Dataset entries.
○ ○ ○ ○ ○ ○ ○

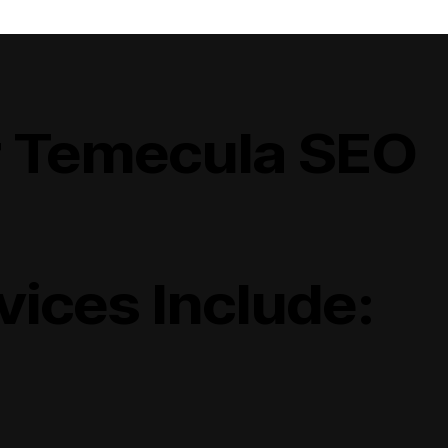
 Temecula SEO
vices Include:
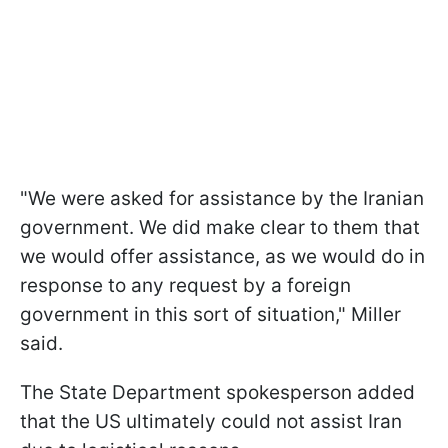
"We were asked for assistance by the Iranian
government. We did make clear to them that
we would offer assistance, as we would do in
response to any request by a foreign
government in this sort of situation," Miller
said.
The State Department spokesperson added
that the US ultimately could not assist Iran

○ ○ ○ ○ ○ ○ ○

Your objective.
Rewrite the lines above with every "government" changed to "administration" and nothing else altered, omitting the pictures.

Task output.
 Temecula SEO
vices Include:
"We were asked for assistance by the Iranian
administration. We did make clear to them that
we would offer assistance, as we would do in
response to any request by a foreign
administration in this sort of situation," Miller
said.
The State Department spokesperson added
that the US ultimately could not assist Iran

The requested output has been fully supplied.